I "fixed" the problem by adding another line:
plt.plot([],[])
The entire code snippet becomes:
import datetime
import random
import matplotlib.pyplot as plt
import matplotlib.dates as mdates
# make up some data
x = [datetime.datetime.now() + datetime.timedelta(minutes=i) for i in range(12)]
y = [i+random.gauss(0,1) for i,_ in enumerate(x)]
# plot
plt.plot([],[])
plt.scatter(x,y)
# beautify the x-labels
plt.gcf().autofmt_xdate()
myFmt = mdates.DateFormatter('%H:%M')
plt.gca().xaxis.set_major_formatter(myFmt)
plt.show()
plt.close()
This produces an image with the bubbles distributed as desired.
Pandas dataframes haven't been mentioned yet. I wanted to show how these solved my datetime problem. I have datetime to the milisecond 2021-04-01 16:05:37. I am pulling linux/haproxy throughput from /proc so I can really format it however I like. This is nice for feeding data into a live graph animation.
Here's a look at the csv. (Ignore the packets per second column I'm using that in another graph)
head -2 ~/data
date,mbps,pps
2021-04-01 16:05:37,113,9342.00
...
By using print(dataframe.dtype) I can see how the data was read in:
(base) ➜ graphs ./throughput.py
date object
mbps int64
pps float64
dtype: object
Pandas pulls the date string in as "object", which is just type char. Using this as-is in a script:
import matplotlib.pyplot as plt
import pandas as pd
dataframe = pd.read_csv("~/data")
dates = dataframe["date"]
mbps = dataframe["mbps"]
plt.plot(dates, mbps, label="mbps")
plt.title("throughput")
plt.xlabel("time")
plt.ylabel("mbps")
plt.legend()
plt.xticks(rotation=45)
plt.show()
Matplotlib renders all the milisecond time data. I've added plt.xticks(rotation=45) to tilt the dates but it's not what I want. I can convert the date "object" to a datetime64[ns]. Which matplotlib does know how to render.

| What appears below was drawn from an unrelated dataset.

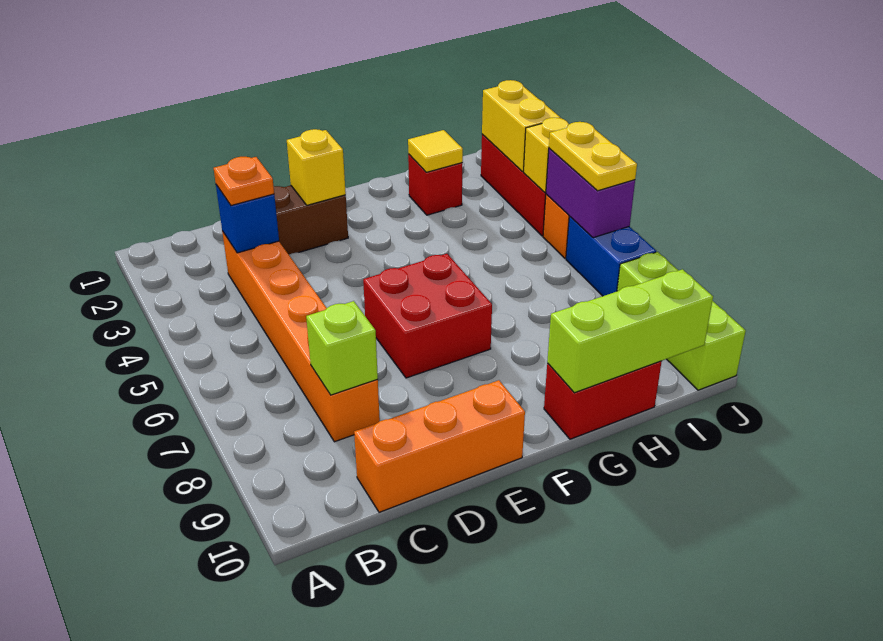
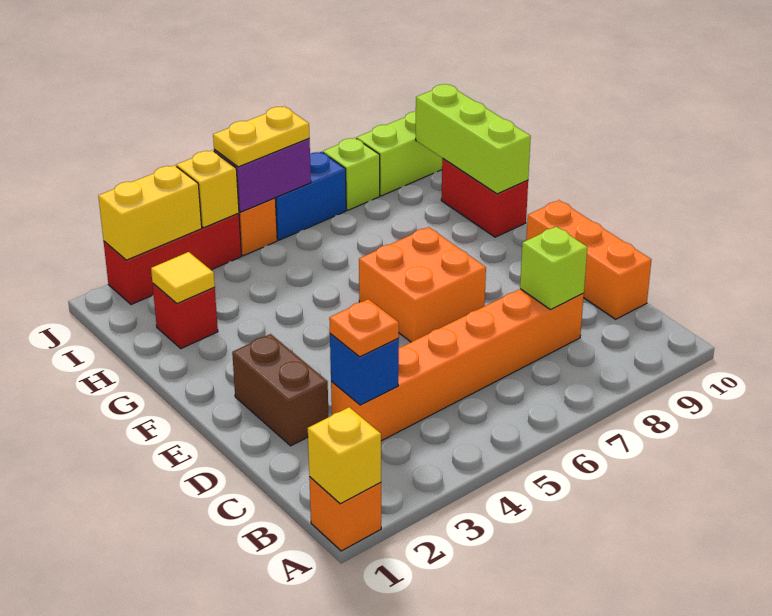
none -> orange 1x1 brick [309,477,381,551]
yellow 1x1 brick [287,129,346,205] -> yellow 1x1 brick moved to [308,407,381,504]
red 2x2 brick [363,254,492,378] -> orange 2x2 brick [359,227,486,342]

dataframe["date"] = pd.to_datetime(dataframe["date"])
This time my date is type datetime64[ns]
(base) ➜ graphs ./throughput.py
date datetime64[ns]
mbps int64
pps float64
dtype: object
Same script with 1 line difference.
#!/usr/bin/env python
import matplotlib.pyplot as plt
import pandas as pd
dataframe = pd.read_csv("~/data")
# convert object to datetime64[ns]
dataframe["date"] = pd.to_datetime(dataframe["date"])
dates = dataframe["date"]
mbps = dataframe["mbps"]
plt.plot(dates, mbps, label="mbps")
plt.title("throughput")
plt.xlabel("time")
plt.ylabel("mbps")
plt.legend()
plt.xticks(rotation=45)
plt.show()
This might not have been ideal for your usecase but it might help someone else.